## [What you have to do]
Please write out exactly the lines that begin at the line containing "### In revanced-integrations" and run to the end of the records.

## [Entries supplied]
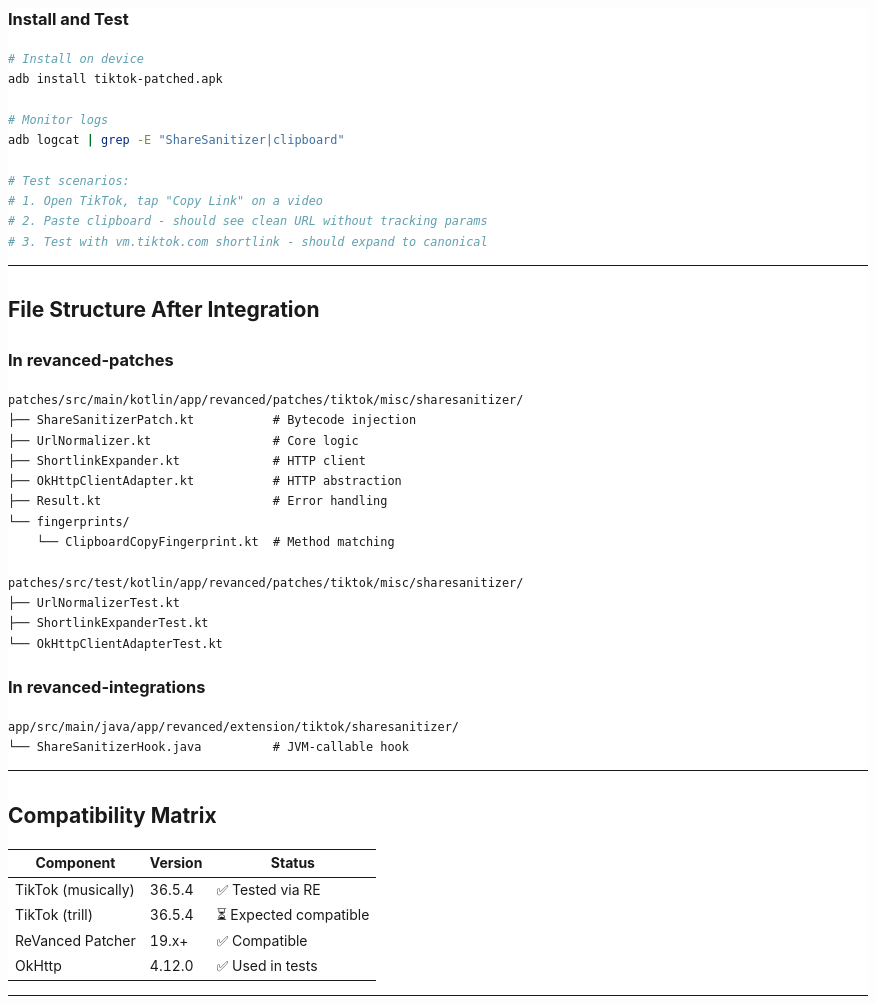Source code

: ### Install and Test

```bash
# Install on device
adb install tiktok-patched.apk

# Monitor logs
adb logcat | grep -E "ShareSanitizer|clipboard"

# Test scenarios:
# 1. Open TikTok, tap "Copy Link" on a video
# 2. Paste clipboard - should see clean URL without tracking params
# 3. Test with vm.tiktok.com shortlink - should expand to canonical
```

---

## File Structure After Integration

### In revanced-patches
```
patches/src/main/kotlin/app/revanced/patches/tiktok/misc/sharesanitizer/
├── ShareSanitizerPatch.kt           # Bytecode injection
├── UrlNormalizer.kt                 # Core logic
├── ShortlinkExpander.kt             # HTTP client
├── OkHttpClientAdapter.kt           # HTTP abstraction
├── Result.kt                        # Error handling
└── fingerprints/
    └── ClipboardCopyFingerprint.kt  # Method matching

patches/src/test/kotlin/app/revanced/patches/tiktok/misc/sharesanitizer/
├── UrlNormalizerTest.kt
├── ShortlinkExpanderTest.kt
└── OkHttpClientAdapterTest.kt
```

### In revanced-integrations
```
app/src/main/java/app/revanced/extension/tiktok/sharesanitizer/
└── ShareSanitizerHook.java          # JVM-callable hook
```

---

## Compatibility Matrix

| Component | Version | Status |
|-----------|---------|--------|
| TikTok (musically) | 36.5.4 | ✅ Tested via RE |
| TikTok (trill) | 36.5.4 | ⏳ Expected compatible |
| ReVanced Patcher | 19.x+ | ✅ Compatible |
| OkHttp | 4.12.0 | ✅ Used in tests |

---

## [Answer to the problem]
### In revanced-integrations
```
app/src/main/java/app/revanced/extension/tiktok/sharesanitizer/
└── ShareSanitizerHook.java          # JVM-callable hook
```

---

## Compatibility Matrix

| Component | Version | Status |
|-----------|---------|--------|
| TikTok (musically) | 36.5.4 | ✅ Tested via RE |
| TikTok (trill) | 36.5.4 | ⏳ Expected compatible |
| ReVanced Patcher | 19.x+ | ✅ Compatible |
| OkHttp | 4.12.0 | ✅ Used in tests |

---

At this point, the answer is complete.